Essa justificativa para retirar a isenção tributária de livros "comuns" se apoia na Pesquisa de Orçamentos Familiares de 2019, justificam, mas sem demonstrar os dados. Não por acaso, o movimento e o argumento coincidem com o que Paulo Guedes vem defendendo desde meados do ano passado, quando começou a empreitada para empurrar impostos para o setor editorial.
É um discurso que oscila entre a manipulação canhestra e a mentira, como já demonstrei numa coluna com dados da 5ª edição da Pesquisa Retratos da Leitura, levantamento dedicado a esmiuçar a relação do brasileiro com o livro. Aqui, os parágrafos mais importantes daquele artigo de setembro para o contexto de hoje:
Os dados, levantados pelo Ibope entre outubro de 2019 e janeiro deste ano, apontam: a maior parte dos leitores brasileiros se concentra na classe C, sendo que as classes D e E também apresentam números expressivos. Na comparação, 4% dos leitores de livros pertencem à classe A, 26% integram a classe B, 49% fazem parte da classe C e 21% estão nas classes D e E
Sigo o desfile com as informações que falam a língua de Paulo Guedes: o perfil de quem coloca a mão no bolso para comprar livros. A pesquisa apurou que 44,1 milhões de brasileiros têm o hábito de pagar por livros físicos e digitais. São eles os principais responsáveis por fazer girar a economia do setor. Desses 44,1 milhões de consumidores, 3 milhões pertencem à classe A, 14,3 milhões à classe B, 21,3 milhões à classe C e 5,6 milhões às classes D e E. Contrariando Guedes, a elite econômica talvez seja a fatia mais dispensável para que o mercado editorial volte a ter uma saúde minimamente razoável (classe B, apesar da sua SUV, você não é elite, tá!?)
Por conta do pretexto utilizado para meterem impostos sobre os livros, para este momento, esses são os dados mais relevantes apresentados pelo enorme e importante estudo. As informações, no entanto, trazem variações, não novidades. As pesquisas anteriores, publicadas em 2015 e 2011, já indicavam que a maior parte dos leitores brasileiros não se concentrava entre os mais abastados. Guedes não pode dizer que as novas estatísticas trouxeram uma reviravolta sobre o assunto, e até agora não o vi pedir desculpas ou apresentar justificativa razoável para o que afirmou.
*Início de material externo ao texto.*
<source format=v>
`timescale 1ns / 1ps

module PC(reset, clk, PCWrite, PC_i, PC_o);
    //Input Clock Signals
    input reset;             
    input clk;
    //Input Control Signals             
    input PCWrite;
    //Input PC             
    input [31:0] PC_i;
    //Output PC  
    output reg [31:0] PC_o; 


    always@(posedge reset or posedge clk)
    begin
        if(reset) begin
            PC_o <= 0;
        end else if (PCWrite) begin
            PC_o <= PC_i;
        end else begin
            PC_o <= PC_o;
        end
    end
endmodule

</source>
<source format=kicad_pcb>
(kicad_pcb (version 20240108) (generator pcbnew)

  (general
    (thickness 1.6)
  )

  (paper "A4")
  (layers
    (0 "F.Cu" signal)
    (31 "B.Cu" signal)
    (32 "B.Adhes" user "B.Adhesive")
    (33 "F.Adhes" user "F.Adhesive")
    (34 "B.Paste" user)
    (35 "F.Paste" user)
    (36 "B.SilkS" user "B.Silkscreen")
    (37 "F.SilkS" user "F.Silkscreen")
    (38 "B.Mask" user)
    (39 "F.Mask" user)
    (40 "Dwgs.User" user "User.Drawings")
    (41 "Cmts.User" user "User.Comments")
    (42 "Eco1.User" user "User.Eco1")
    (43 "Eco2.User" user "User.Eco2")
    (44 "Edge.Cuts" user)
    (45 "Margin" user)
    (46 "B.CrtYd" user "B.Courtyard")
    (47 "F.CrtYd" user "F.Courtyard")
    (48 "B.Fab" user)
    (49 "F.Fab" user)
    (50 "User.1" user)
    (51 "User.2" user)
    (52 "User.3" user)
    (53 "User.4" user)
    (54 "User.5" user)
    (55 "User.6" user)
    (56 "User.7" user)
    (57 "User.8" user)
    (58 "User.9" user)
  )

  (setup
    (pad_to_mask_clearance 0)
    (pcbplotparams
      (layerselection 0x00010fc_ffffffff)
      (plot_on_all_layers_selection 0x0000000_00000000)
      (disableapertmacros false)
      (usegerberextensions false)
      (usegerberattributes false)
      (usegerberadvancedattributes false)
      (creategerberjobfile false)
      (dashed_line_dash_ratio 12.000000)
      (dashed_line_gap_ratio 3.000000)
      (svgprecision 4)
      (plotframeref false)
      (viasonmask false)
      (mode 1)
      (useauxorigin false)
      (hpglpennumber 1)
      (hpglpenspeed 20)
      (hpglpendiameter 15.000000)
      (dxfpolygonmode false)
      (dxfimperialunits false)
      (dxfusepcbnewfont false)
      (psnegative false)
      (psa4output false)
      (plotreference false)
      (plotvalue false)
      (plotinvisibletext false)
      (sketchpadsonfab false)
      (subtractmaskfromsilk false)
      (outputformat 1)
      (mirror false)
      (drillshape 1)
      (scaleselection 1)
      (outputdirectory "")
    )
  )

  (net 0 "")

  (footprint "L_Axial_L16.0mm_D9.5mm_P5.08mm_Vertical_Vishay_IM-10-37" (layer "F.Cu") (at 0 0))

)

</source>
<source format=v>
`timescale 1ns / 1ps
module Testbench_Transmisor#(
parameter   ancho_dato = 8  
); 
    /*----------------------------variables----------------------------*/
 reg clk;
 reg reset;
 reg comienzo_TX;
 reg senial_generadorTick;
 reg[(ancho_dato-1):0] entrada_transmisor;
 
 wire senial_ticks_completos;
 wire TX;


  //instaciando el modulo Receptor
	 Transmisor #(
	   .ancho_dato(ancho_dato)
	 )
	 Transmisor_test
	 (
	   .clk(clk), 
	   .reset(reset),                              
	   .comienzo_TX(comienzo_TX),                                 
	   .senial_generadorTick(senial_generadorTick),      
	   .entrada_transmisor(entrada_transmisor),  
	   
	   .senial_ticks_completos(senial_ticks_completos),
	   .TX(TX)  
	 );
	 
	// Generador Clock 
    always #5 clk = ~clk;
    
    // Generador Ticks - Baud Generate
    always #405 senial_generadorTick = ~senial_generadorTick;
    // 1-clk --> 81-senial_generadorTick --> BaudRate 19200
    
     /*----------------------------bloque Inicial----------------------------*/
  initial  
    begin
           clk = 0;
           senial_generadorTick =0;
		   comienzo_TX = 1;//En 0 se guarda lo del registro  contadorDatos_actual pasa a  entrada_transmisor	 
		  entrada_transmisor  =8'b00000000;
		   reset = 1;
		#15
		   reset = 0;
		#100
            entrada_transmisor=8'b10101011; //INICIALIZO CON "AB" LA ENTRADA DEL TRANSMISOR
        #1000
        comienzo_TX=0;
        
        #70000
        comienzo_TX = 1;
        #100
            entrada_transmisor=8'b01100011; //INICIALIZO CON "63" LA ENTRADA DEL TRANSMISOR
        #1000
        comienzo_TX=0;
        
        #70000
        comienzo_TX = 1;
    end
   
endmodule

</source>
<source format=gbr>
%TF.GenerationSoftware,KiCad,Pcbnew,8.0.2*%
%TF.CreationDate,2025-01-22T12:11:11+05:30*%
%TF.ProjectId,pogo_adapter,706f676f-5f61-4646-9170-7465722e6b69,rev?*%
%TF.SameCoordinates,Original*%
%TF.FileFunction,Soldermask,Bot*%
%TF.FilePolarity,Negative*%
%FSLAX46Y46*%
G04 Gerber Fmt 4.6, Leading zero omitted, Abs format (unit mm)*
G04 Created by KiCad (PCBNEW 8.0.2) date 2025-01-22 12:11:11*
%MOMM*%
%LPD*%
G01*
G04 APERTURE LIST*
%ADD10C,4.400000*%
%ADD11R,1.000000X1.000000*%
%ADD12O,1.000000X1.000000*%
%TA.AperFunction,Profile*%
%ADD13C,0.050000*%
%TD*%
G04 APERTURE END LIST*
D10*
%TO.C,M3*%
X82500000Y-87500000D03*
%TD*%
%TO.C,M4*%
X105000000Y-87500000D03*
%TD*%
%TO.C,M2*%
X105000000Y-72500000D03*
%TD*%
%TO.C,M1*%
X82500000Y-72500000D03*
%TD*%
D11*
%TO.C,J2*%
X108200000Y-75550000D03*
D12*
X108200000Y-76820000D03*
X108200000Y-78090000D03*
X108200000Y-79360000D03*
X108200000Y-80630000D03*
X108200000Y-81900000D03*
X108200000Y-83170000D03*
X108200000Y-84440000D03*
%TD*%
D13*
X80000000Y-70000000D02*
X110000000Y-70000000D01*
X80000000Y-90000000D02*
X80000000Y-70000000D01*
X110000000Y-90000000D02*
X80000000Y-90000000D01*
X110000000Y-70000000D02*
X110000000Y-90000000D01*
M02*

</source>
Outros dados que têm a ver com o papo. Olhando para a renda familiar, a fatia que mais deixou de ler é a do povo que vive com mais de 10 salários mínimos, enquanto o pessoal que se vira com entre 2 e 5 salários mínimos foi o que menos largou mão da leitura. E o preço é fator decisivo para pelo menos 22% dos leitores brasileiros na hora de comprar um exemplar.
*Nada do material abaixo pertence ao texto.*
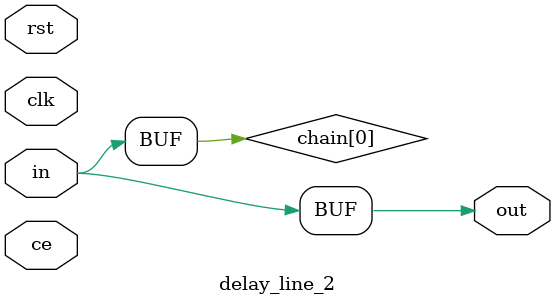
<source format=v>
module delay_line_2 #(
        parameter   DELAY = 0,
        parameter   WIDTH = 1
    )(
        input                   ce,
        input                   rst,
        input                   clk,
        input  [WIDTH - 1:0]    in,
        output [WIDTH - 1:0]    out
    );
    wire [WIDTH - 1:0]  chain [DELAY:0];
    assign chain[0] = in;
    assign out  = chain[DELAY];
    generate
        genvar i;
        for(i = 0; i < DELAY; i = i + 1)
            latch #(
                .WIDTH(WIDTH)
            )
            lat (
                .ce(ce),
                .rst(rst),
                .clk(clk),
                .in(chain[i]),
                .out(chain[i + 1])
            );
    endgenerate
endmodule
</source>
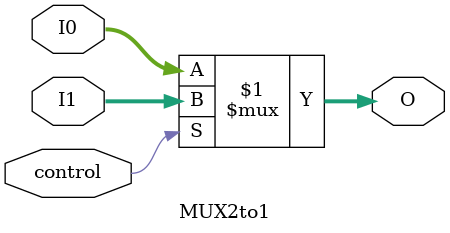
<source format=sv>

module MUX2to1 (
    input control,
    input [31:0] I0,
    input [31:0] I1,
    output [31:0] O
);

assign O = control ? I1 : I0;

endmodule

</source>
Num país que desde a sua Constituição busca, com apoio do Estado, construir uma comunidade de leitores, já severamente abalada com a suspensão ou drástica diminuição dos programas de incentivo à leitura, não cola onerar os livros com a desculpa furada de que é produto para rico.
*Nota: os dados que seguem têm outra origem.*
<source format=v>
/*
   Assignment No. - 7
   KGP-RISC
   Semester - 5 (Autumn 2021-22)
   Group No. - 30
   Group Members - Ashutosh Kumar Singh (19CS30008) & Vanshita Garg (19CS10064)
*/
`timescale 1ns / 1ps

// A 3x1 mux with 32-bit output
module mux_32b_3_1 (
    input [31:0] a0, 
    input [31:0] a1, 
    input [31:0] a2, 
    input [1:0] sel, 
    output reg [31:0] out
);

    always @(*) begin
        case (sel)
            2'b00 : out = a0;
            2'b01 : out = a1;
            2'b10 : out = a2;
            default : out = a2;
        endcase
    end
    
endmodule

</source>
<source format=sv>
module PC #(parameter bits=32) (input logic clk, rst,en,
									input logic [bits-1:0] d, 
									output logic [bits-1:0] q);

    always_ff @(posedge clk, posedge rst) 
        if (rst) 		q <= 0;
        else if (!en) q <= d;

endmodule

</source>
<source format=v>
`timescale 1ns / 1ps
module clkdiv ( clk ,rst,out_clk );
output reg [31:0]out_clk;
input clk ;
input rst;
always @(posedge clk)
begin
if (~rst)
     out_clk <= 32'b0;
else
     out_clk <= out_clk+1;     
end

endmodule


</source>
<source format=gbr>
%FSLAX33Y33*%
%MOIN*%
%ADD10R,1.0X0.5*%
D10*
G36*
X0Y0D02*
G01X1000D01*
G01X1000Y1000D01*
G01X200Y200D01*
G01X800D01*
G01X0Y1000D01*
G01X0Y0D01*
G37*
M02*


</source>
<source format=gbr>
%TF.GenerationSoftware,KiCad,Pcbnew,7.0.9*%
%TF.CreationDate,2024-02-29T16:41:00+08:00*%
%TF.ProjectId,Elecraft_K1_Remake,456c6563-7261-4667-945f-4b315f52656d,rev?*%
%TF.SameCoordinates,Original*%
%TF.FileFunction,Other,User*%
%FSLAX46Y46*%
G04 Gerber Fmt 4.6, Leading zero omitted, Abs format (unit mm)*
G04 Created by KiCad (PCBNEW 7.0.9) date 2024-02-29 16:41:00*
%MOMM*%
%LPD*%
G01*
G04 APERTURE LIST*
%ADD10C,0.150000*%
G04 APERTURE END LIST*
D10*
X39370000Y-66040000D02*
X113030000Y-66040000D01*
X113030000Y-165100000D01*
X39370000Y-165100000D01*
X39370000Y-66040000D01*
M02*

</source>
Se por acaso o Estado tem dados em mãos que apontam nessa direção, ele que construa políticas públicas para reverter o cenário; acomodar-se com o quadro para tratar o livro como mais um objeto de consumo qualquer é ir contra o que prega a lei máxima brasileira. A função do governo deve ser diminuir abismos (culturais, educacionais, financeiros?) entre a população, não trabalhar aumentá-los.